WHAT IS BEING ASKED: The data should be transcribed in its entirety, word for word.

EXERCISE MATERIAL:
------------

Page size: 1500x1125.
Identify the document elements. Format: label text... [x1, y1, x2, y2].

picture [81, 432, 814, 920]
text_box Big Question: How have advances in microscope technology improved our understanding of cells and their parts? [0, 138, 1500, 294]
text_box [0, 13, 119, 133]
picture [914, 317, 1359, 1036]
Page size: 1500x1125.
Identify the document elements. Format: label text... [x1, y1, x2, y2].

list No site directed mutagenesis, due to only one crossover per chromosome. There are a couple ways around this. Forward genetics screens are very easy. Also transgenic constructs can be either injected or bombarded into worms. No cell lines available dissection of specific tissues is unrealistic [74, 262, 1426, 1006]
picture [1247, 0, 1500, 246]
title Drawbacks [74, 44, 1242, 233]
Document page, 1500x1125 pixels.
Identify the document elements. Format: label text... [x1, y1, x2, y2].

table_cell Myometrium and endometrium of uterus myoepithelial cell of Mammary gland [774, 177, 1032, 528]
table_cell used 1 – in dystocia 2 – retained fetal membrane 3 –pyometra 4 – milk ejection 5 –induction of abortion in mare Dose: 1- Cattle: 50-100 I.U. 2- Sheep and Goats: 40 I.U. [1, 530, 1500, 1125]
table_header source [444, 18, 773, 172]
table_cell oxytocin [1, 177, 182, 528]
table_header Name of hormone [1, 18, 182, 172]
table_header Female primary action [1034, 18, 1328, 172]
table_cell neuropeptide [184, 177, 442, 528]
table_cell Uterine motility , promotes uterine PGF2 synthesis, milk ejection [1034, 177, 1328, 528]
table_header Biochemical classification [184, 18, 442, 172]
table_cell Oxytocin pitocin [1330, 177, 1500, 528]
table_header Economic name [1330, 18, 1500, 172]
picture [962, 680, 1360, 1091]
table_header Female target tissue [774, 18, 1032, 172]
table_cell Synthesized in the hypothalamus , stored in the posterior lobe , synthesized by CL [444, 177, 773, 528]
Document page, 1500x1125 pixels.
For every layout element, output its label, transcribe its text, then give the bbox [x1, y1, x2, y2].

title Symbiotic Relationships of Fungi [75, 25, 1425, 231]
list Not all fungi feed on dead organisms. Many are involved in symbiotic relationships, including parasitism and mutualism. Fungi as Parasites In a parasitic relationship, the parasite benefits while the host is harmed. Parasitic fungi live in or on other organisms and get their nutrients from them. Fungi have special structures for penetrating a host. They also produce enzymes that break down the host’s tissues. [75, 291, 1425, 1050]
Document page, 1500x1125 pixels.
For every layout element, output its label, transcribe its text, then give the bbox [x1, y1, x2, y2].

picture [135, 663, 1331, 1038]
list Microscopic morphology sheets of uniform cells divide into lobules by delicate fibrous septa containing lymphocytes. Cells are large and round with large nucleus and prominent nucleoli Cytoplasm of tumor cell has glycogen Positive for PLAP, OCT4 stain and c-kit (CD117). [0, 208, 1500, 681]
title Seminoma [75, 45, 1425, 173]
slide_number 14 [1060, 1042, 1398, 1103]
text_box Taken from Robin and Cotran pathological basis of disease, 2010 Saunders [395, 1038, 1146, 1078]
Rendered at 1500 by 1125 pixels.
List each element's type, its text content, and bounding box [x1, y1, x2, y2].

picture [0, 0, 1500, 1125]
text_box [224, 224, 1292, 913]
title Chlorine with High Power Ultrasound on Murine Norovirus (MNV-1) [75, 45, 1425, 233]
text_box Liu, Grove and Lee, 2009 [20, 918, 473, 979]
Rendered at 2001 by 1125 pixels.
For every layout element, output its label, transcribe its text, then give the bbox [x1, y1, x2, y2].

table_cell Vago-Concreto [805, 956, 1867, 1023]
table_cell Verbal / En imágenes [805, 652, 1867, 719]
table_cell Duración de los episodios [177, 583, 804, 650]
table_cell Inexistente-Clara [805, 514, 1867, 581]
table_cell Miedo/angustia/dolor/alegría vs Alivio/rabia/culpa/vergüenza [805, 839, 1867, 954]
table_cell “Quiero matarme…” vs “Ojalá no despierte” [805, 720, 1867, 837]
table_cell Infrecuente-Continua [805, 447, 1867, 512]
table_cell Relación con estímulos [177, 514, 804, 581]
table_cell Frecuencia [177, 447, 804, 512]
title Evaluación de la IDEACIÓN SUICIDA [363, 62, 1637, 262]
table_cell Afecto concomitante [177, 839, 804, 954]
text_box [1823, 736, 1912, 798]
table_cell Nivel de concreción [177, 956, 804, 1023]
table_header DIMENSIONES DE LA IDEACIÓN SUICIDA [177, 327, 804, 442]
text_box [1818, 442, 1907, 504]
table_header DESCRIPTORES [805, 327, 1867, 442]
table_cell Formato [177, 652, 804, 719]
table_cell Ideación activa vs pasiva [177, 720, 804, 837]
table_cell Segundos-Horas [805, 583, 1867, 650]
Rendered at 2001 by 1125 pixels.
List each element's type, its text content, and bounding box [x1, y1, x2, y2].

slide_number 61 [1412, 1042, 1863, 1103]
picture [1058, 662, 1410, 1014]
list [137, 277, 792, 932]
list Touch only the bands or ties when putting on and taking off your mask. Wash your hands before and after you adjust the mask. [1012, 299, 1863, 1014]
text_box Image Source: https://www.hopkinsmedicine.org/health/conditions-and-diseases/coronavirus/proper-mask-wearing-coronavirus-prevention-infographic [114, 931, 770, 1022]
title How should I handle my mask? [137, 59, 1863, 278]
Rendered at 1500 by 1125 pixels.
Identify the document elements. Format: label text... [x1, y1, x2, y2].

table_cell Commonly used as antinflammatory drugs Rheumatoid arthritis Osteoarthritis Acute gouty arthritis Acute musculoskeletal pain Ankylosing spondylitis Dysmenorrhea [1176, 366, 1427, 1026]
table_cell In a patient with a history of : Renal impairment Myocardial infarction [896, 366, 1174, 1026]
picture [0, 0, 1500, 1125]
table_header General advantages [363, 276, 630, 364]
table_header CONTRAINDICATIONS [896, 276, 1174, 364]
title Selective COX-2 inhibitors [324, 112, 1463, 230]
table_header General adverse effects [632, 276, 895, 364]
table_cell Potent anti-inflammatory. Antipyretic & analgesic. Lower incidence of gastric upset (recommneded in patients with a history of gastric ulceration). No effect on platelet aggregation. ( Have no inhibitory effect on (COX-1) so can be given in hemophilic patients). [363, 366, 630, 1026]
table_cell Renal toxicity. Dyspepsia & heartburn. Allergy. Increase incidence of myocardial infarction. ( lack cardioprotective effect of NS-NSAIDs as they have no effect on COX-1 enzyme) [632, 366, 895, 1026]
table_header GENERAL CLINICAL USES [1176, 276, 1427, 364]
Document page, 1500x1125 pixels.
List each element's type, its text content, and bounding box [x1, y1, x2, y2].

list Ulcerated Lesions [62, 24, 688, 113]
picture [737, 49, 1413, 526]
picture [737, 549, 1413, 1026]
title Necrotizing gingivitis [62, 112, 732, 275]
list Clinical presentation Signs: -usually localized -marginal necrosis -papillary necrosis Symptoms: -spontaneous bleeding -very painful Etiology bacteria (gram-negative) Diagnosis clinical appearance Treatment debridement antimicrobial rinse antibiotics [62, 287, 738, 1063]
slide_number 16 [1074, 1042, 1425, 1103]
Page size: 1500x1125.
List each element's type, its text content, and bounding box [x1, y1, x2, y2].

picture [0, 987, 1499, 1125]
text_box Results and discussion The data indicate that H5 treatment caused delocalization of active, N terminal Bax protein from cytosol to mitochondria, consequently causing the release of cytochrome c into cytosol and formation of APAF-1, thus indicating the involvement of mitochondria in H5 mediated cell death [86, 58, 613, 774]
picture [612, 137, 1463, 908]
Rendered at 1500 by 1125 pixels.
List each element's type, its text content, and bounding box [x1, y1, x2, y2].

------------

TASK OUTPUT:
Page size: 1500x1125.
Identify the document elements. Format: label text... [x1, y1, x2, y2].

picture [81, 432, 814, 920]
text_box Big Question: How have advances in microscope technology improved our understanding of cells and their parts? [0, 138, 1500, 294]
text_box [0, 13, 119, 133]
picture [914, 317, 1359, 1036]
Page size: 1500x1125.
Identify the document elements. Format: label text... [x1, y1, x2, y2].

list No site directed mutagenesis, due to only one crossover per chromosome. There are a couple ways around this. Forward genetics screens are very easy. Also transgenic constructs can be either injected or bombarded into worms. No cell lines available dissection of specific tissues is unrealistic [74, 262, 1426, 1006]
picture [1247, 0, 1500, 246]
title Drawbacks [74, 44, 1242, 233]
Document page, 1500x1125 pixels.
Identify the document elements. Format: label text... [x1, y1, x2, y2].

table_cell Myometrium and endometrium of uterus myoepithelial cell of Mammary gland [774, 177, 1032, 528]
table_cell used 1 – in dystocia 2 – retained fetal membrane 3 –pyometra 4 – milk ejection 5 –induction of abortion in mare Dose: 1- Cattle: 50-100 I.U. 2- Sheep and Goats: 40 I.U. [1, 530, 1500, 1125]
table_header source [444, 18, 773, 172]
table_cell oxytocin [1, 177, 182, 528]
table_header Name of hormone [1, 18, 182, 172]
table_header Female primary action [1034, 18, 1328, 172]
table_cell neuropeptide [184, 177, 442, 528]
table_cell Uterine motility , promotes uterine PGF2 synthesis, milk ejection [1034, 177, 1328, 528]
table_header Biochemical classification [184, 18, 442, 172]
table_cell Oxytocin pitocin [1330, 177, 1500, 528]
table_header Economic name [1330, 18, 1500, 172]
picture [962, 680, 1360, 1091]
table_header Female target tissue [774, 18, 1032, 172]
table_cell Synthesized in the hypothalamus , stored in the posterior lobe , synthesized by CL [444, 177, 773, 528]
Document page, 1500x1125 pixels.
For every layout element, output its label, transcribe its text, then give the bbox [x1, y1, x2, y2].

title Symbiotic Relationships of Fungi [75, 25, 1425, 231]
list Not all fungi feed on dead organisms. Many are involved in symbiotic relationships, including parasitism and mutualism. Fungi as Parasites In a parasitic relationship, the parasite benefits while the host is harmed. Parasitic fungi live in or on other organisms and get their nutrients from them. Fungi have special structures for penetrating a host. They also produce enzymes that break down the host’s tissues. [75, 291, 1425, 1050]
Document page, 1500x1125 pixels.
For every layout element, output its label, transcribe its text, then give the bbox [x1, y1, x2, y2].

picture [135, 663, 1331, 1038]
list Microscopic morphology sheets of uniform cells divide into lobules by delicate fibrous septa containing lymphocytes. Cells are large and round with large nucleus and prominent nucleoli Cytoplasm of tumor cell has glycogen Positive for PLAP, OCT4 stain and c-kit (CD117). [0, 208, 1500, 681]
title Seminoma [75, 45, 1425, 173]
slide_number 14 [1060, 1042, 1398, 1103]
text_box Taken from Robin and Cotran pathological basis of disease, 2010 Saunders [395, 1038, 1146, 1078]
Rendered at 1500 by 1125 pixels.
List each element's type, its text content, and bounding box [x1, y1, x2, y2].

picture [0, 0, 1500, 1125]
text_box [224, 224, 1292, 913]
title Chlorine with High Power Ultrasound on Murine Norovirus (MNV-1) [75, 45, 1425, 233]
text_box Liu, Grove and Lee, 2009 [20, 918, 473, 979]
Rendered at 2001 by 1125 pixels.
For every layout element, output its label, transcribe its text, then give the bbox [x1, y1, x2, y2].

table_cell Vago-Concreto [805, 956, 1867, 1023]
table_cell Verbal / En imágenes [805, 652, 1867, 719]
table_cell Duración de los episodios [177, 583, 804, 650]
table_cell Inexistente-Clara [805, 514, 1867, 581]
table_cell Miedo/angustia/dolor/alegría vs Alivio/rabia/culpa/vergüenza [805, 839, 1867, 954]
table_cell “Quiero matarme…” vs “Ojalá no despierte” [805, 720, 1867, 837]
table_cell Infrecuente-Continua [805, 447, 1867, 512]
table_cell Relación con estímulos [177, 514, 804, 581]
table_cell Frecuencia [177, 447, 804, 512]
title Evaluación de la IDEACIÓN SUICIDA [363, 62, 1637, 262]
table_cell Afecto concomitante [177, 839, 804, 954]
text_box [1823, 736, 1912, 798]
table_cell Nivel de concreción [177, 956, 804, 1023]
table_header DIMENSIONES DE LA IDEACIÓN SUICIDA [177, 327, 804, 442]
text_box [1818, 442, 1907, 504]
table_header DESCRIPTORES [805, 327, 1867, 442]
table_cell Formato [177, 652, 804, 719]
table_cell Ideación activa vs pasiva [177, 720, 804, 837]
table_cell Segundos-Horas [805, 583, 1867, 650]
Rendered at 2001 by 1125 pixels.
List each element's type, its text content, and bounding box [x1, y1, x2, y2].

slide_number 61 [1412, 1042, 1863, 1103]
picture [1058, 662, 1410, 1014]
list [137, 277, 792, 932]
list Touch only the bands or ties when putting on and taking off your mask. Wash your hands before and after you adjust the mask. [1012, 299, 1863, 1014]
text_box Image Source: https://www.hopkinsmedicine.org/health/conditions-and-diseases/coronavirus/proper-mask-wearing-coronavirus-prevention-infographic [114, 931, 770, 1022]
title How should I handle my mask? [137, 59, 1863, 278]
Rendered at 1500 by 1125 pixels.
Identify the document elements. Format: label text... [x1, y1, x2, y2].

table_cell Commonly used as antinflammatory drugs Rheumatoid arthritis Osteoarthritis Acute gouty arthritis Acute musculoskeletal pain Ankylosing spondylitis Dysmenorrhea [1176, 366, 1427, 1026]
table_cell In a patient with a history of : Renal impairment Myocardial infarction [896, 366, 1174, 1026]
picture [0, 0, 1500, 1125]
table_header General advantages [363, 276, 630, 364]
table_header CONTRAINDICATIONS [896, 276, 1174, 364]
title Selective COX-2 inhibitors [324, 112, 1463, 230]
table_header General adverse effects [632, 276, 895, 364]
table_cell Potent anti-inflammatory. Antipyretic & analgesic. Lower incidence of gastric upset (recommneded in patients with a history of gastric ulceration). No effect on platelet aggregation. ( Have no inhibitory effect on (COX-1) so can be given in hemophilic patients). [363, 366, 630, 1026]
table_cell Renal toxicity. Dyspepsia & heartburn. Allergy. Increase incidence of myocardial infarction. ( lack cardioprotective effect of NS-NSAIDs as they have no effect on COX-1 enzyme) [632, 366, 895, 1026]
table_header GENERAL CLINICAL USES [1176, 276, 1427, 364]
Document page, 1500x1125 pixels.
List each element's type, its text content, and bounding box [x1, y1, x2, y2].

list Ulcerated Lesions [62, 24, 688, 113]
picture [737, 49, 1413, 526]
picture [737, 549, 1413, 1026]
title Necrotizing gingivitis [62, 112, 732, 275]
list Clinical presentation Signs: -usually localized -marginal necrosis -papillary necrosis Symptoms: -spontaneous bleeding -very painful Etiology bacteria (gram-negative) Diagnosis clinical appearance Treatment debridement antimicrobial rinse antibiotics [62, 287, 738, 1063]
slide_number 16 [1074, 1042, 1425, 1103]
Page size: 1500x1125.
List each element's type, its text content, and bounding box [x1, y1, x2, y2].

picture [0, 987, 1499, 1125]
text_box Results and discussion The data indicate that H5 treatment caused delocalization of active, N terminal Bax protein from cytosol to mitochondria, consequently causing the release of cytochrome c into cytosol and formation of APAF-1, thus indicating the involvement of mitochondria in H5 mediated cell death [86, 58, 613, 774]
picture [612, 137, 1463, 908]
Rendered at 1500 by 1125 pixels.
List each element's type, its text content, and bounding box [x1, y1, x2, y2].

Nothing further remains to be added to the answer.